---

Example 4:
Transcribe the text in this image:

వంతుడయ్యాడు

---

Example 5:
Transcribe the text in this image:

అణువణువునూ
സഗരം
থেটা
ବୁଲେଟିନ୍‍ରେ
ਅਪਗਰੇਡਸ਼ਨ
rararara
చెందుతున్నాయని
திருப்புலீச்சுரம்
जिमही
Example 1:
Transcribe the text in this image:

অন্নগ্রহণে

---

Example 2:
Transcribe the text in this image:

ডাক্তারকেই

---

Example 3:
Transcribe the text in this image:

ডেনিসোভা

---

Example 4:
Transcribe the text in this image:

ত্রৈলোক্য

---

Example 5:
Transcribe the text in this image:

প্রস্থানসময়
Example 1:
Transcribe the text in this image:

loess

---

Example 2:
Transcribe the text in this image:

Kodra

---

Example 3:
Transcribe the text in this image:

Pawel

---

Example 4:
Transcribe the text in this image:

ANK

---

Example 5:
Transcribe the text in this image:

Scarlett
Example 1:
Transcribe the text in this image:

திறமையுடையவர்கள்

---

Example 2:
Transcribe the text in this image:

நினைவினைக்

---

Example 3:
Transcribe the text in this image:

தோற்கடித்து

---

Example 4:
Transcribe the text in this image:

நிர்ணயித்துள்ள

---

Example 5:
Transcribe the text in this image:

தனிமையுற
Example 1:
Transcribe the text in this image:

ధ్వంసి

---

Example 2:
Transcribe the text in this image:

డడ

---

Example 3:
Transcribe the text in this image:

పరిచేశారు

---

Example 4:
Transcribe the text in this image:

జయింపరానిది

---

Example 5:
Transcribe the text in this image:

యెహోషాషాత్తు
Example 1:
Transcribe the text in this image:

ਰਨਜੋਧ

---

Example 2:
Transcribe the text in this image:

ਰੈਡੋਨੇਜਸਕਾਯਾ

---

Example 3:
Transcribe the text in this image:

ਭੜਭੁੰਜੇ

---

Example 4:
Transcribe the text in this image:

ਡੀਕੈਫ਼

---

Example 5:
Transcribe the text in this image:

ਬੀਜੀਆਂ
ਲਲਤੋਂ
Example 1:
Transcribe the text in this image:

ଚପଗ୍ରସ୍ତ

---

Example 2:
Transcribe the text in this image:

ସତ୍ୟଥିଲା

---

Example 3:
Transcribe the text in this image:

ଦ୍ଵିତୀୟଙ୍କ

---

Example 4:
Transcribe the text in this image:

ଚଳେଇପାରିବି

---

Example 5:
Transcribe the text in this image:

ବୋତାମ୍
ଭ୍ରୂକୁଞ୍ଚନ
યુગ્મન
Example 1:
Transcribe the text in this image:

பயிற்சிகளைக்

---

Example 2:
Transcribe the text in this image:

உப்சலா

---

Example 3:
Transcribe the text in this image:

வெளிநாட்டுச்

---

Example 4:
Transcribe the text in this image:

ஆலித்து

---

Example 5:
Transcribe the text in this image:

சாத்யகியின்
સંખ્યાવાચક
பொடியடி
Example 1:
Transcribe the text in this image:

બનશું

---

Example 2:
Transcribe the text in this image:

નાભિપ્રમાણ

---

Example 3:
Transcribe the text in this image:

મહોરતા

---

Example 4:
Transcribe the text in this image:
+ + + + +
= Exercise aim =
Every line above should be retyped exactly as given.

= Written response =
---

Example 4:
Transcribe the text in this image:

వంతుడయ్యాడు

---

Example 5:
Transcribe the text in this image:

అణువణువునూ
സഗരം
থেটা
ବୁଲେଟିନ୍‍ରେ
ਅਪਗਰੇਡਸ਼ਨ
rararara
చెందుతున్నాయని
திருப்புலீச்சுரம்
जिमही
Example 1:
Transcribe the text in this image:

অন্নগ্রহণে

---

Example 2:
Transcribe the text in this image:

ডাক্তারকেই

---

Example 3:
Transcribe the text in this image:

ডেনিসোভা

---

Example 4:
Transcribe the text in this image:

ত্রৈলোক্য

---

Example 5:
Transcribe the text in this image:

প্রস্থানসময়
Example 1:
Transcribe the text in this image:

loess

---

Example 2:
Transcribe the text in this image:

Kodra

---

Example 3:
Transcribe the text in this image:

Pawel

---

Example 4:
Transcribe the text in this image:

ANK

---

Example 5:
Transcribe the text in this image:

Scarlett
Example 1:
Transcribe the text in this image:

திறமையுடையவர்கள்

---

Example 2:
Transcribe the text in this image:

நினைவினைக்

---

Example 3:
Transcribe the text in this image:

தோற்கடித்து

---

Example 4:
Transcribe the text in this image:

நிர்ணயித்துள்ள

---

Example 5:
Transcribe the text in this image:

தனிமையுற
Example 1:
Transcribe the text in this image:

ధ్వంసి

---

Example 2:
Transcribe the text in this image:

డడ

---

Example 3:
Transcribe the text in this image:

పరిచేశారు

---

Example 4:
Transcribe the text in this image:

జయింపరానిది

---

Example 5:
Transcribe the text in this image:

యెహోషాషాత్తు
Example 1:
Transcribe the text in this image:

ਰਨਜੋਧ

---

Example 2:
Transcribe the text in this image:

ਰੈਡੋਨੇਜਸਕਾਯਾ

---

Example 3:
Transcribe the text in this image:

ਭੜਭੁੰਜੇ

---

Example 4:
Transcribe the text in this image:

ਡੀਕੈਫ਼

---

Example 5:
Transcribe the text in this image:

ਬੀਜੀਆਂ
ਲਲਤੋਂ
Example 1:
Transcribe the text in this image:

ଚପଗ୍ରସ୍ତ

---

Example 2:
Transcribe the text in this image:

ସତ୍ୟଥିଲା

---

Example 3:
Transcribe the text in this image:

ଦ୍ଵିତୀୟଙ୍କ

---

Example 4:
Transcribe the text in this image:

ଚଳେଇପାରିବି

---

Example 5:
Transcribe the text in this image:

ବୋତାମ୍
ଭ୍ରୂକୁଞ୍ଚନ
યુગ્મન
Example 1:
Transcribe the text in this image:

பயிற்சிகளைக்

---

Example 2:
Transcribe the text in this image:

உப்சலா

---

Example 3:
Transcribe the text in this image:

வெளிநாட்டுச்

---

Example 4:
Transcribe the text in this image:

ஆலித்து

---

Example 5:
Transcribe the text in this image:

சாத்யகியின்
સંખ્યાવાચક
பொடியடி
Example 1:
Transcribe the text in this image:

બનશું

---

Example 2:
Transcribe the text in this image:

નાભિપ્રમાણ

---

Example 3:
Transcribe the text in this image:

મહોરતા

---

Example 4:
Transcribe the text in this image:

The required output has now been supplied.